Cross-platform GEO comes down to one discipline: build a single, consistent, well-structured brand entity that every major AI answer engine can retrieve and trust, then tune a handful of platform-specific signals on top of it. You do not write five versions of your site for five models. You make your brand so clearly defined — same name, same claims, same proof, everywhere — that ChatGPT, Gemini, Perplexity, Copilot, Grok, and Google's AI surfaces all reach the same conclusion when a buyer asks for a recommendation. The platform tactics that matter — Bing indexing for ChatGPT, fresh citations for Perplexity, video and Google's index for Gemini — are refinements, not separate campaigns.
Key takeaways
- The AI discovery layer is fragmented across at least seven answer surfaces; optimizing for one leaves you invisible on the rest.
- Roughly 80-90% of the work is a shared core entity — consistent naming, Schema.org structure, and authoritative citations that every engine reads the same way.
- llms.txt is now best understood as a map for agents and in-product assistants, not a search-ranking lever — Google has confirmed it ignores the file for rankings and AI Overviews.
- Platform tactics differ at the margins: ChatGPT leans on Bing's index, Perplexity rewards freshness and primary sources, Gemini pulls from Google and YouTube, Grok summarizes recent X activity.

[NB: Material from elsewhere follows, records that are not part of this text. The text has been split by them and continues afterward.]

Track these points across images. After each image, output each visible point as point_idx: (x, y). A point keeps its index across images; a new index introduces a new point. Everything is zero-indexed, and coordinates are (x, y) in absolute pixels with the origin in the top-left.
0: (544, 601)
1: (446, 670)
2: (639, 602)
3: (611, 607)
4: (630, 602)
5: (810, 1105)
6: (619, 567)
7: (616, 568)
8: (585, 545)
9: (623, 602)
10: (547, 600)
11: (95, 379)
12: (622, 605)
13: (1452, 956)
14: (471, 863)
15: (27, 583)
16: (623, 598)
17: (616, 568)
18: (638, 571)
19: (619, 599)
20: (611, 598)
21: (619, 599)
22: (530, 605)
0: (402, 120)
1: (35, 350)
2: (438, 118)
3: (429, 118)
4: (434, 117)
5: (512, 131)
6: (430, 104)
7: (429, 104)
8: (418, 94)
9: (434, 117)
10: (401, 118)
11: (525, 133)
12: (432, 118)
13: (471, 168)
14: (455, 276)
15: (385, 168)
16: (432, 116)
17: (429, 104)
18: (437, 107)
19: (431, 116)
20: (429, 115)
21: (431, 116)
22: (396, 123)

- You cannot eyeball this across engines; measure Share of Model and citation rate per platform with a tool like GEOly.
Why one engine is no longer enough
In the Google era, "optimization" quietly meant "optimize for Google," which held 90%-plus of search. Ignoring Bing was a rounding error.
That arithmetic is gone. A single buyer might brainstorm with ChatGPT, verify claims in Perplexity, compare products through Gemini or Google's AI Overviews, and ask Grok what people are saying this week. Each engine draws on different indexes, citation logic, and "personality." Rank in one and you can still be absent from the four where your customer actually decides.
The useful mental model is an oligopoly of intelligent agents, not a monopoly you can game with a single playbook. Your job is to be un-ignorable to all of them. What GEO is at its core is exactly this: engineering how generative engines describe and recommend you.
Build the core entity first
You cannot maintain five bespoke websites. You can build one brand entity robust enough that every model understands it identically. Three signals do most of the work.
Consistency
AI models cross-reference. When your positioning, product names, and basic facts — founding, category, flagship SKUs — match across your site, LinkedIn, Crunchbase, review platforms, and social profiles, the models resolve you to one confident entity. Contradictions, like a different tagline here or an old product name there, dilute that confidence and get you dropped from shortlists.